## Task 1
In the article on cellulosic ethanol, how much did the plant where Poet and Royal DSM made their first cellulosic ethanol cost?

## Source passage
● ● ● ●
After a decade of research and development, ethanol-maker Poet and its Dutch partner Royal DSM recently produced the first cellulosic ethanol at a $275 million plant next to a cornfield in this northern Iowa town.

Two other companies are completing new cellulosic-ethanol plants in Iowa and Kansas. By next year, they expect to be producing millions of gallons of the advanced biofuel.

“It was a big moment when we produced ethanol,” said the Emmetsburg plant’s general manager, Daron Wilson, who kept a vial from the first batch in August as a memento. “It was jubilation.”

Yet the goal of producing ethanol from nonfood sources faces a murky future. Wavering U.S. policy on renewable fuels and the North American oil boom cast a shadow over the commercial triumph.

The next big cellulosic-ethanol plants are planned or being built in Brazil, not the United States. Although the U.S. government has spent more than $1 billion to develop cellulosic technology, industry executives recently wrote to President Obama that other countries, including China, could “reap the economic and environmental rewards of technologies pioneered in America.”
● ● ● ●
## Dataset content
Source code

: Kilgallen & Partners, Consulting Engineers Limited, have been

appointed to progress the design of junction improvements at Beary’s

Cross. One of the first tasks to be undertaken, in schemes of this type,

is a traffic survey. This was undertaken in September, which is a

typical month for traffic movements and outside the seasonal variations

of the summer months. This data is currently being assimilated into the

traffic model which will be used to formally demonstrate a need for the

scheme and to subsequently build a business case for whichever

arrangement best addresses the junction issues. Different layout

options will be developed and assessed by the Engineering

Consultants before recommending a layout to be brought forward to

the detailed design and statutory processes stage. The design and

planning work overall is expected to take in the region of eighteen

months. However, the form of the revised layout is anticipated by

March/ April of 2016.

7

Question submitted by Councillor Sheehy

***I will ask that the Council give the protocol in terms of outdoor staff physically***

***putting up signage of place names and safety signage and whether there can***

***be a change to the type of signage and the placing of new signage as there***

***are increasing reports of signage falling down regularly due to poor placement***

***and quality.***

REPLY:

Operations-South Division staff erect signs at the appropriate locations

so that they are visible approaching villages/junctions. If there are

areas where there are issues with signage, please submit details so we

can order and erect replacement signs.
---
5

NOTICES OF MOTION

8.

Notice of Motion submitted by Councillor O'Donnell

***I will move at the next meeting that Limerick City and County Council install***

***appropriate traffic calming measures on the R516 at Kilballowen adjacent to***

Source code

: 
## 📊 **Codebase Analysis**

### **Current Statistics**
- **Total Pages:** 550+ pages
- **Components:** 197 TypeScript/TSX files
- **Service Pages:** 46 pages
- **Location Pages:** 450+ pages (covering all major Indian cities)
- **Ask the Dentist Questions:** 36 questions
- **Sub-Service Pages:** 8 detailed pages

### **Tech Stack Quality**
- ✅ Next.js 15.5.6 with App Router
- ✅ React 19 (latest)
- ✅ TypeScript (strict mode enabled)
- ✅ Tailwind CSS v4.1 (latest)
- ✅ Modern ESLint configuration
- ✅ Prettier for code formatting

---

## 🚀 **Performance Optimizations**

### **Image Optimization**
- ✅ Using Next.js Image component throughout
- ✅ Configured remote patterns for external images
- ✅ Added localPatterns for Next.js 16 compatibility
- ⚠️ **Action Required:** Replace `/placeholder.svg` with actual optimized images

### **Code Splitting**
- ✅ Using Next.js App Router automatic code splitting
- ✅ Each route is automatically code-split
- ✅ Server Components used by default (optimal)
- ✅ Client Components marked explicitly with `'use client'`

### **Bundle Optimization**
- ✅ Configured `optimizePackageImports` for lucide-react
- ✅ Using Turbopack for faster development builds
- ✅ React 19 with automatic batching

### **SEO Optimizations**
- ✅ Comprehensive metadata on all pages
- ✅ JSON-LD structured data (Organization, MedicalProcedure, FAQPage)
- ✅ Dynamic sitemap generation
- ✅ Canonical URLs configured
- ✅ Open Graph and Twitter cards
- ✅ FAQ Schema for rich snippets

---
● ● ● ●
## Task 2
Can you echo the records verbatim, beginning at their first line and stopping after the line that contains "to poor placement***"?

## Final answer 1
$275 million

## Final answer 2
Source code

: Kilgallen & Partners, Consulting Engineers Limited, have been

appointed to progress the design of junction improvements at Beary’s

Cross. One of the first tasks to be undertaken, in schemes of this type,

is a traffic survey. This was undertaken in September, which is a

typical month for traffic movements and outside the seasonal variations

of the summer months. This data is currently being assimilated into the

traffic model which will be used to formally demonstrate a need for the

scheme and to subsequently build a business case for whichever

arrangement best addresses the junction issues. Different layout

options will be developed and assessed by the Engineering

Consultants before recommending a layout to be brought forward to

the detailed design and statutory processes stage. The design and

planning work overall is expected to take in the region of eighteen

months. However, the form of the revised layout is anticipated by

March/ April of 2016.

7

Question submitted by Councillor Sheehy

***I will ask that the Council give the protocol in terms of outdoor staff physically***

***putting up signage of place names and safety signage and whether there can***

***be a change to the type of signage and the placing of new signage as there***

***are increasing reports of signage falling down regularly due to poor placement***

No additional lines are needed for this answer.